Rotarians celebrate opening of the 2011 RI Convention
The flag cermony during the opening plenary session Sunday, 22 May. Rotary Images/Monika Lozinska-Lee
Rotarians celebrated past accomplishments and future friendships during the opening plenary session of the 2011 RI Convention in New Orleans, Louisiana, USA, on 22 May.
“Let’s celebrate Rotary this week while we are here together in this special place,” said RI President Ray Klinginsmith. Read his welcome address (PDF) and see the opening plenary video.
During the traditional flag ceremony, South Central Rotary Youth Exchange students presented flags from the more than 200 countries and geographical areas in the Rotary world. The group’s participation highlighted Rotary’s fifth and newest Avenue of Service, New Generations Service.
Attendees were treated to a variety of entertainment features. Internationally renowned opera singer Simon Estes, an honorary member of the Rotary Club of Des Moines, Iowa, performed the national anthem. Rotarians Steve Selvick and Jerry Mills, who wrote the song “Come Join Us,” performed with the Youth Exchange students.

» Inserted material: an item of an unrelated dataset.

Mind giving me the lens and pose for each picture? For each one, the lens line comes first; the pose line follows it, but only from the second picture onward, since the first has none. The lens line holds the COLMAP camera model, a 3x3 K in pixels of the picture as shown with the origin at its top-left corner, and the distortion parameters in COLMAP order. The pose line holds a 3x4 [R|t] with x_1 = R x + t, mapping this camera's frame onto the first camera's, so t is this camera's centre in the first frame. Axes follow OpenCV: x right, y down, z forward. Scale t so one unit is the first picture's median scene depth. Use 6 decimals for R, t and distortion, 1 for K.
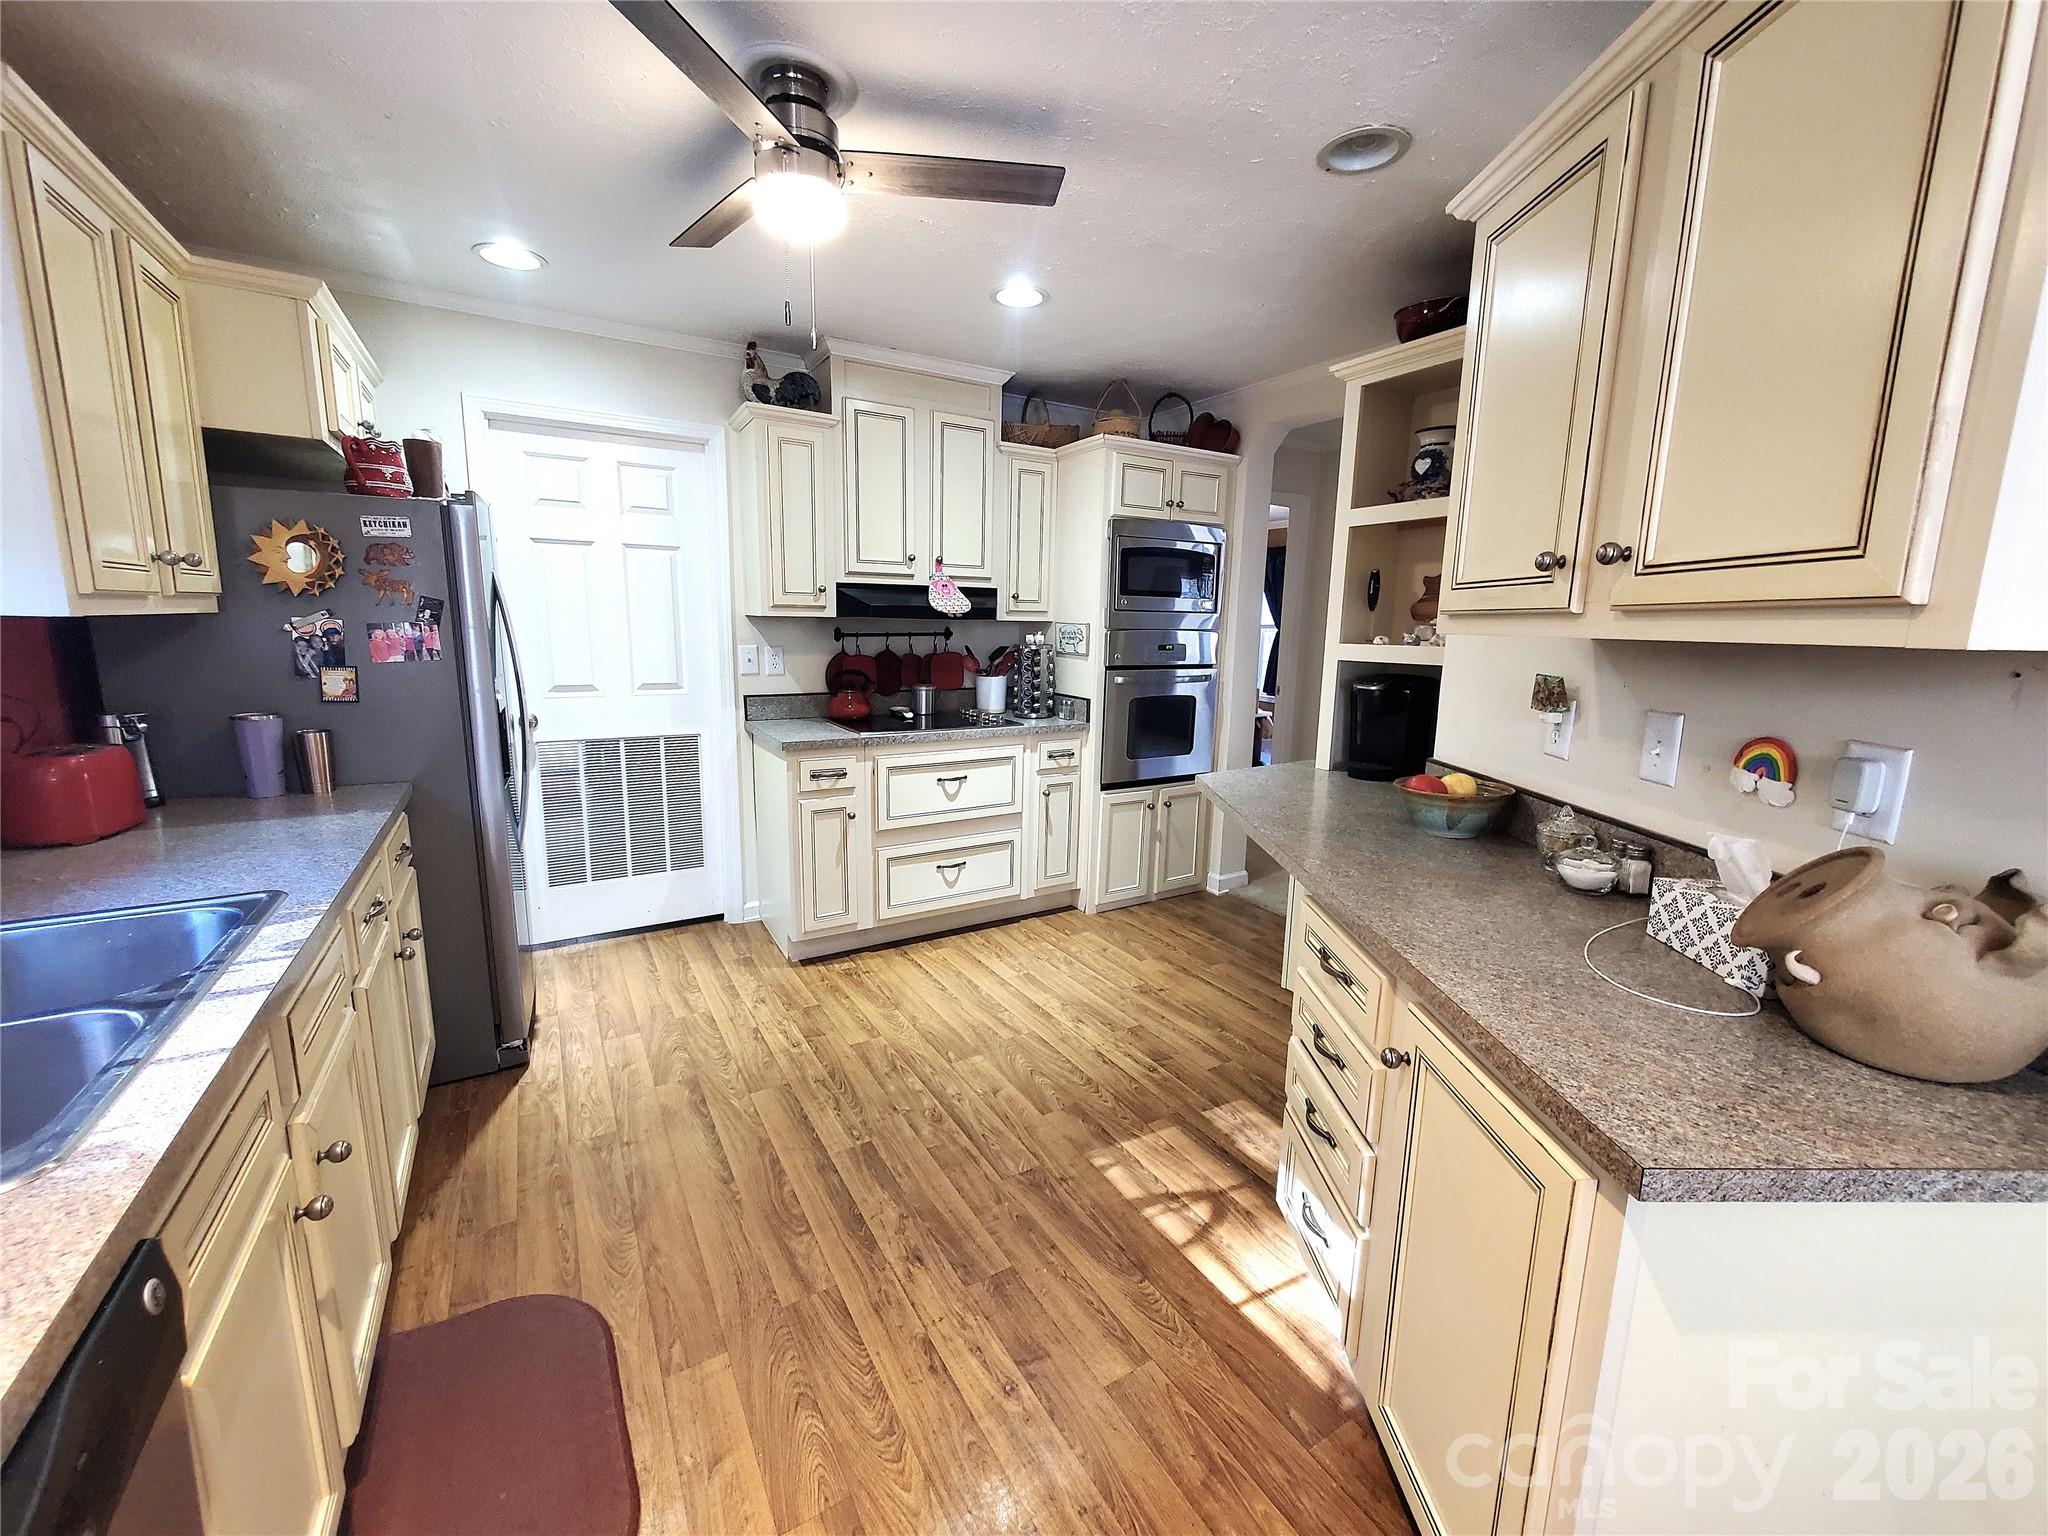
lens RADIAL K [[807.2, 0, 1023.6], [0, 807.2, 764.6], [0, 0, 1]] dist [-0.000476, -0.000142]
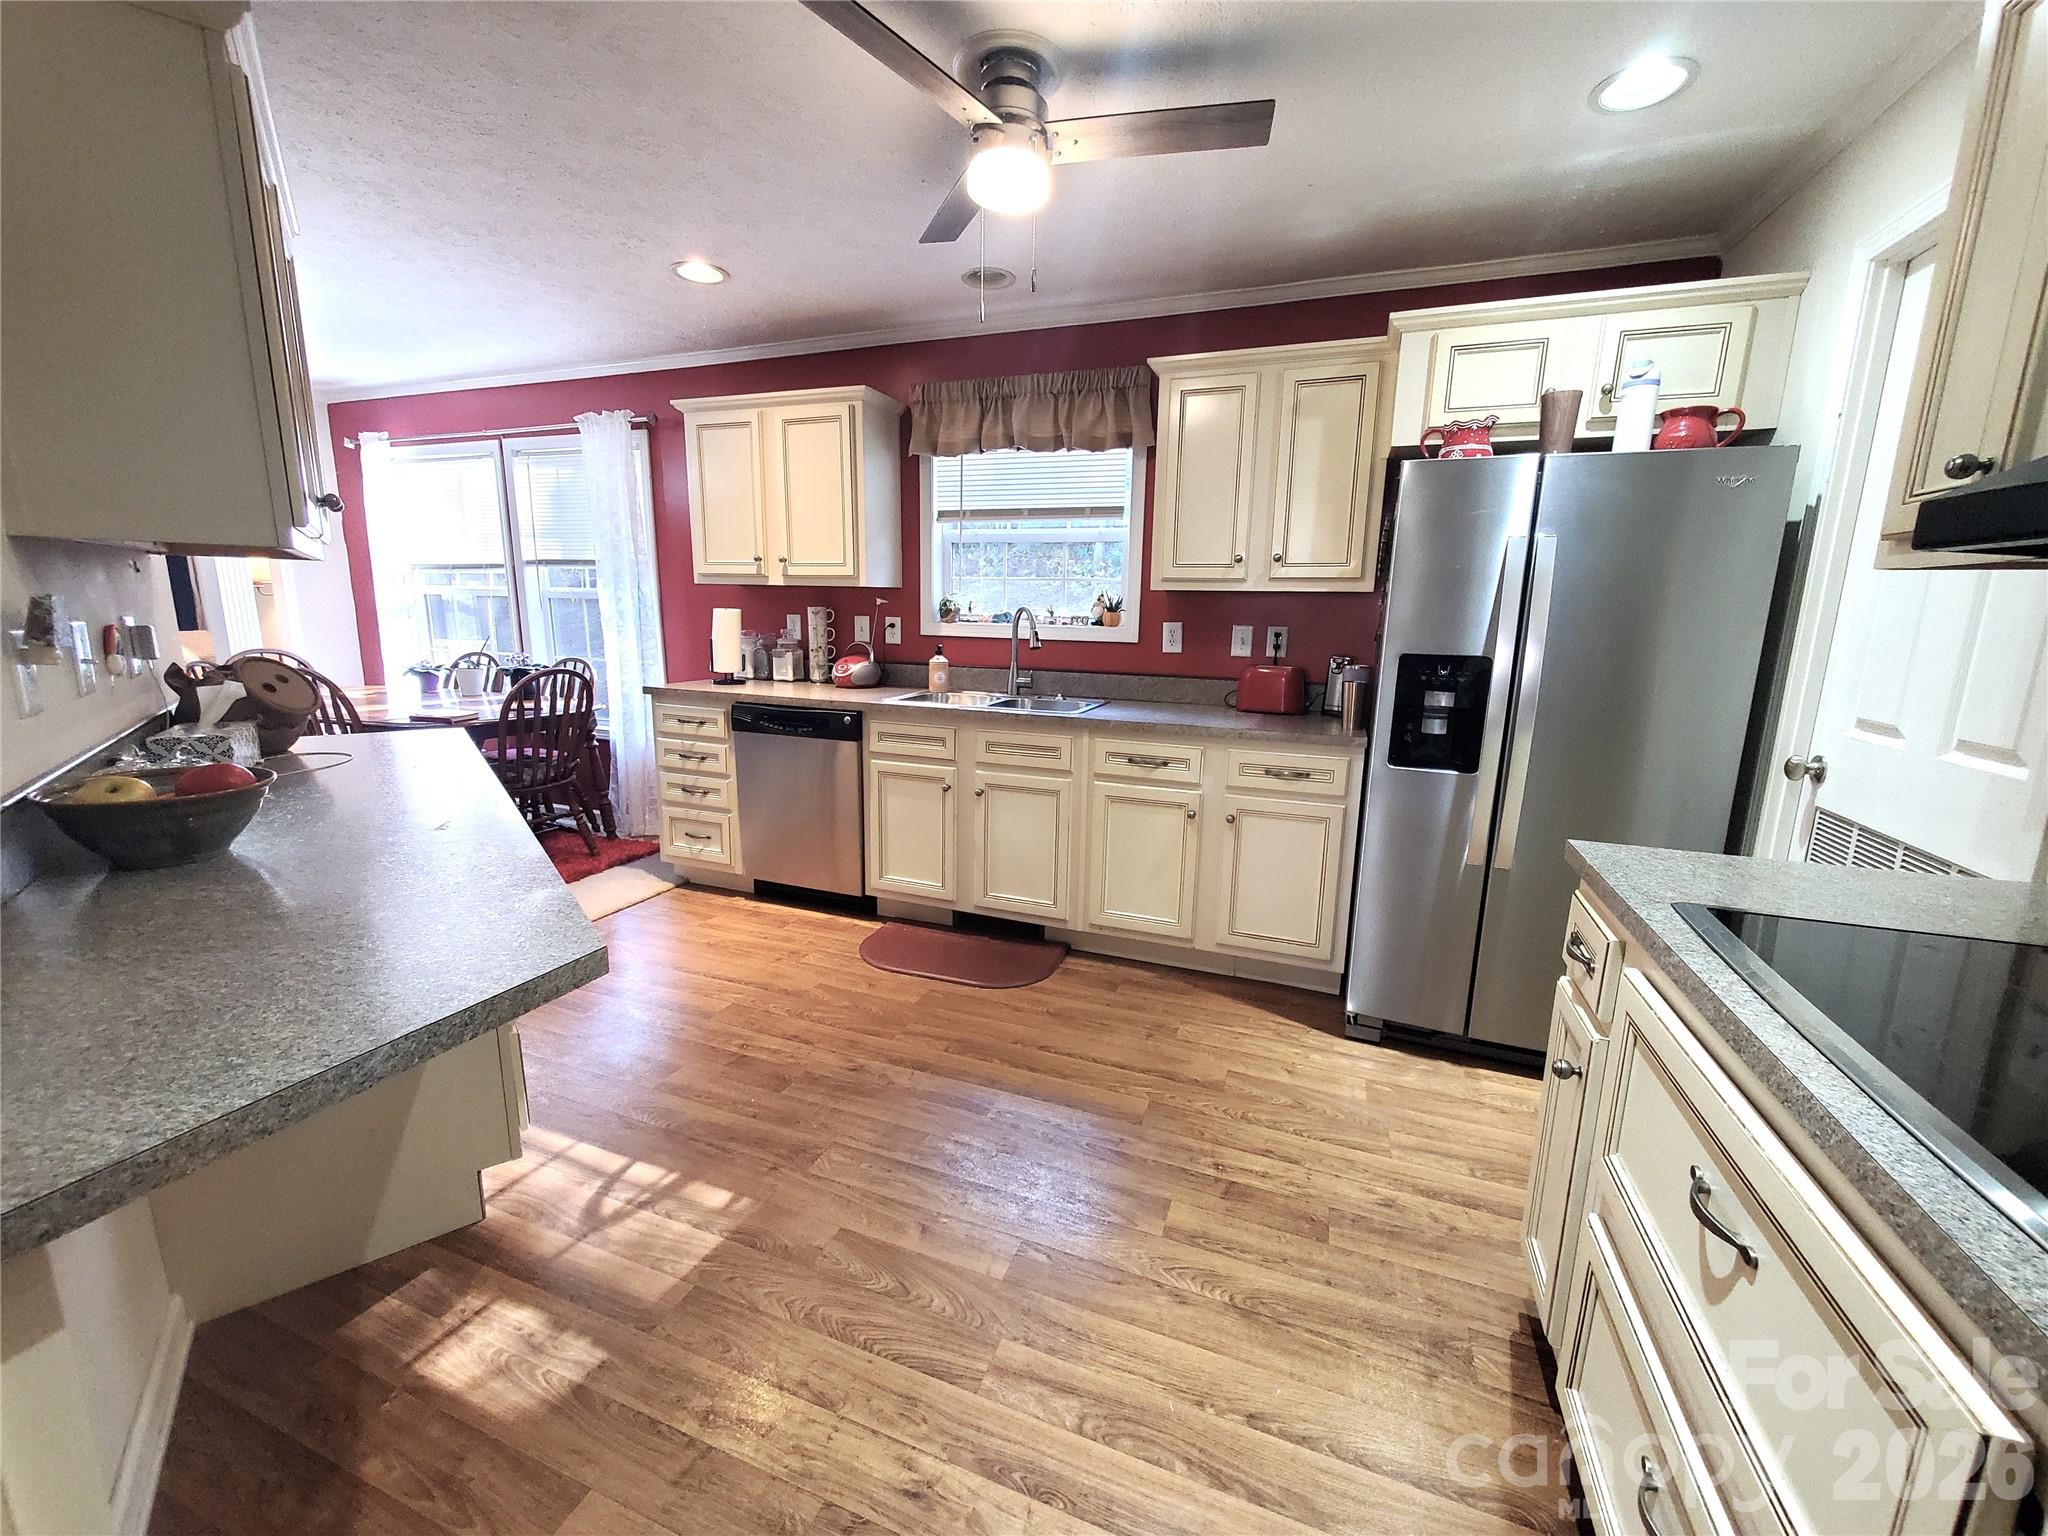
lens RADIAL K [[807.2, 0, 1023.6], [0, 807.2, 764.6], [0, 0, 1]] dist [-0.000476, -0.000142]
pose [[-0.787816, 0.088282, -0.609550, 0.343958], [-0.142886, 0.936477, 0.320304, -0.255559], [0.599107, 0.339437, -0.725158, 1.670322]]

Country music star Lucy Dalton received an enthusiastic response for a song she wrote about Rotary's "This Close" public awareness campaign for polio eradication. And singer-songwriter Michael Martin Murphey performed “Cowboy Logic,” a song about the common-sense solutions for everything. Klinginsmith has used it as the theme song for his presidency.
Klinginsmith urged Rotarians to use the convention as an opportunity to visit the House of Friendship, meet new people, and learn about service projects from other Rotarians.
“Greet everyone and talk with as many people as you can," he said. "You do not need an introduction to talk with other people here. You are free to converse with anyone and everyone. And regardless of where you are from, you will eventually meet someone who can help you with a project or who knows someone you know.”
Klinginsmith also encouraged Rotarians to attend some of the convention's many workshops to learn how to make their clubs bigger, better, and bolder.
“The best days of Rotary are still ahead,” he said.